Profit margins are the name of the game, and it’s always interesting to see what a tech giant is investing into a product that will sell millions of units. Whenever Apple releases a new product, the tech inclined are keen to tear it down to determine the cost of its many components. iFixit is usually the first to tear down a new Apple device, but research firm IHS takes it one level further when looking under the hood.
IHS found that the total component cost of the 38mm Apple Watch, the cheapest version, is just $83.70. The battery costs a mere eight cents, and the most expensive part, the screen, comes in at just over $20. With a retail price of $350, Apple has got a pretty good profit margin with the Watch.
When comparing profit margins, we can take a look at the iPhone’s numbers. The IHS teardown of Apple’s iPhone 6 revealed it cost $200.10 to manufacture, but it retailed starting at $650 without subsidies. This gives the iPhone 6 a gross margin percentage of 69.17 percent, but the Apple Watch beats that with a solid 76.02 percent.

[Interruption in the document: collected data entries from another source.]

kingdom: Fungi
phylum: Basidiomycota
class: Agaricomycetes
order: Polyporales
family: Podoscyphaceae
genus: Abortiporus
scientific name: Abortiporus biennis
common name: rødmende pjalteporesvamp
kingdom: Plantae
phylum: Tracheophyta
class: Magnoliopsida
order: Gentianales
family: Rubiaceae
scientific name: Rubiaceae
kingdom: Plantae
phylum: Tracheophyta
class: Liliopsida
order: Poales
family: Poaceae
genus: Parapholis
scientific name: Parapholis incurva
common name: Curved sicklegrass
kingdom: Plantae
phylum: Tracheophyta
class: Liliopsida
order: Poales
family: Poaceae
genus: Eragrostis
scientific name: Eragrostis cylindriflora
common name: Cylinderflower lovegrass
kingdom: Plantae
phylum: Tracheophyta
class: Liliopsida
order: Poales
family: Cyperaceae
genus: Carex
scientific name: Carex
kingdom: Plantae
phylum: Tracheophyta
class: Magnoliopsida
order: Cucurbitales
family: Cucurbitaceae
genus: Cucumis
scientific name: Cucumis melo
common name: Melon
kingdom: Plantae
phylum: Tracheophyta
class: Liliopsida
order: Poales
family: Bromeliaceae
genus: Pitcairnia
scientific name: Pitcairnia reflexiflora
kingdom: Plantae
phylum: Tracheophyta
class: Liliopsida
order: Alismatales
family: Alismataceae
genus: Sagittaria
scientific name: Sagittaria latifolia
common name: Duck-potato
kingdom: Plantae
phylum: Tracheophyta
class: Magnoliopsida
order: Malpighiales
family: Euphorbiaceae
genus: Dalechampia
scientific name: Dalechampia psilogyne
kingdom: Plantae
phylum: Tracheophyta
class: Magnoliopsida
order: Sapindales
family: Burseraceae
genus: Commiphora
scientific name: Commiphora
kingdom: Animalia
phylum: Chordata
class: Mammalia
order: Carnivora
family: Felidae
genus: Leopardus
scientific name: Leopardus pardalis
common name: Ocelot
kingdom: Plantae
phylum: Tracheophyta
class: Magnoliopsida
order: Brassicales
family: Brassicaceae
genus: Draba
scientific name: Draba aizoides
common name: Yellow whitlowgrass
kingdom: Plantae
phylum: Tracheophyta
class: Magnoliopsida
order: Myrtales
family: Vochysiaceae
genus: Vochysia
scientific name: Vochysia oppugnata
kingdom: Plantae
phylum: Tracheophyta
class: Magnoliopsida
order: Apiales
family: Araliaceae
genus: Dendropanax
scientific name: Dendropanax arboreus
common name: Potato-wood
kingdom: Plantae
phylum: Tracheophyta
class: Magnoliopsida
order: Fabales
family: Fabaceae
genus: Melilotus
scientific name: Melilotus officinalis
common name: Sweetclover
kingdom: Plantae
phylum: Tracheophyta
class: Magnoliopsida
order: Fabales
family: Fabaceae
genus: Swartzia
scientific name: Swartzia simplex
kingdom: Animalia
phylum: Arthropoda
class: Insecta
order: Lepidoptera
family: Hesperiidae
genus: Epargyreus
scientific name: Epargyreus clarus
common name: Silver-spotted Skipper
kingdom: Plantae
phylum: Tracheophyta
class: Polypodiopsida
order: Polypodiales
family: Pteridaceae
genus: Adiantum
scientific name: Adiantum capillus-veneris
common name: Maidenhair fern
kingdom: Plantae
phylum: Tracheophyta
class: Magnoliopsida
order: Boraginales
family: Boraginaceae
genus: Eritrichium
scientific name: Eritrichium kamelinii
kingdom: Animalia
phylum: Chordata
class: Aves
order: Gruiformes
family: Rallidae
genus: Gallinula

When you consider that these profit margins represent only the base models of each device, it’s easy to see how Apple makes such big profits. When Apple released the iPhone 6 and 6 Plus, they eliminated the 32GB option, which gave them significantly larger margin on the 64GB than on the 16GB. The 64GB iPhone costs consumers $100 more, but only costs Apple $16 more to produce than the 16GB model.
It is important, however, to keep in mind that components are only one part of the total cost when it comes to make a device like this a reality. The cost per unit could theoretically be calculated to much more when you take into account research and development, marketing, and, of course, the cost of selling the devices.